Helena Bonham Carter’s performance as Elizabeth, Duchess of York and later Queen Elizabeth, is also worth noting. Her previous work have required her to take on characters who are, for the most part, unusual. Nutty, even. Seeing Bonham Carter as the spouse of King George VI is a royal breath of fresh air. Her performance paints a gentle picture of a Queen who is anything but a submissive mute. With far less make-up and distinguishing features, she provides an interesting contrast to a Death Eater or a scarlet-haired queen with an oversized head.

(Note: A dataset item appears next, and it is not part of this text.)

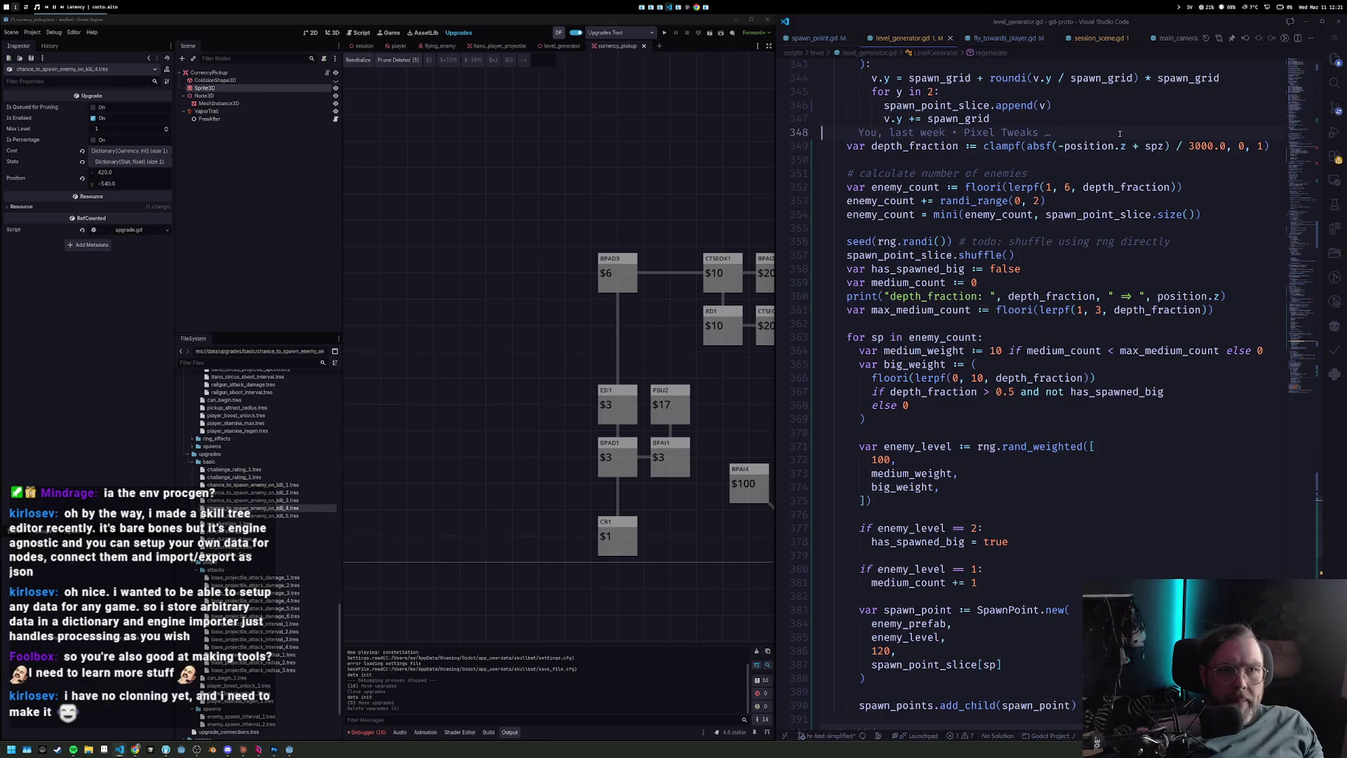
pyautogui.press('ctrl+p')
pyautogui.write('ad')
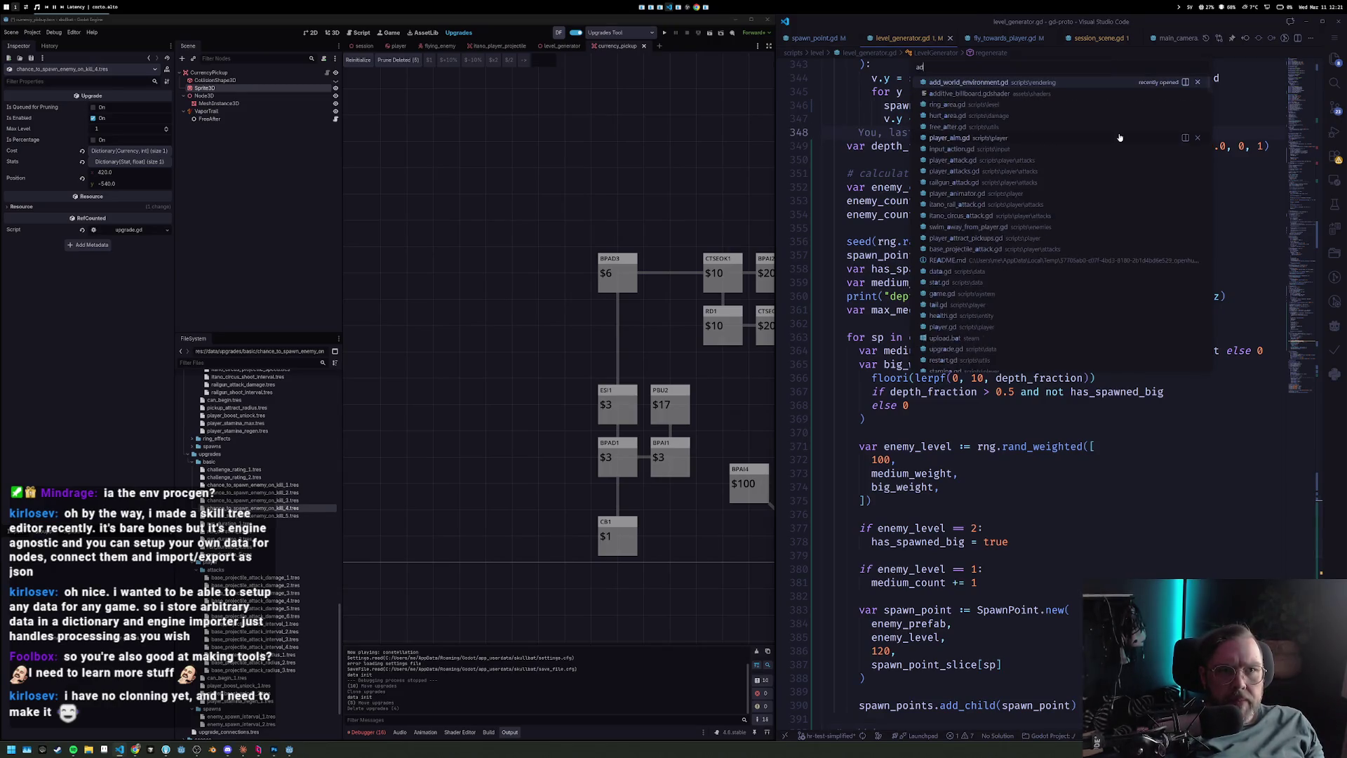
pyautogui.write('don')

I teared up thrice in the film. The first is when Prince Albert discusses his traumatising childhood with Logue. The second instance is when the daughters of the reluctant King-to-be greet their father with an awkward curtsy instead of the usual embrace which aligns so beautifully with the bedtime story of earlier in the film. The third occurred when the King-to-be cries in the middle of a pile of state papers and other royal documents. However, it is the pivotal conversation between Prince Albert and Lionel that made me clasp my hand over my mouth. In particular, my left hand.
I am no stranger to sinistrophobia, seeing as I live in a country where there are regions that place heavy religious and cultural bearings on handedness. Within my family, my left-handedness was thankfully fostered instead of forcibly changed. I have embraced convenience in manual drafting classes in university, and a great sense of vigilance in social situations. As per custom, I communicate and carry daily transactions with my right hand, because I have been raised that way. I also have right-handed dexterity of some activities like using a computer mouse, knitting, and operating my mobile phone, thus having no qualms with any of them. But, I still do a majority of things with my left hand.
Lest the micro-managing type get trigger-happy over what is written in the last couple paragraphs, allow me to note that I place no blame on any of the characters in those encounters. I also know that not every unnaturally right-handed individual is not condemned to living with dyslexia or a stammer. But that particular scene in “The King’s Speech” left me ruminating long after the ending credits rolled. When the right time comes, I will compose a more articulate post on the topic.
“The King’s Speech” is stellar. It is a work of art and embodies the characteristics of what makes a good film. All of the nominations it has received is well-warranted, and I believe that if they fall short on any of them, it would be an undeserved fate.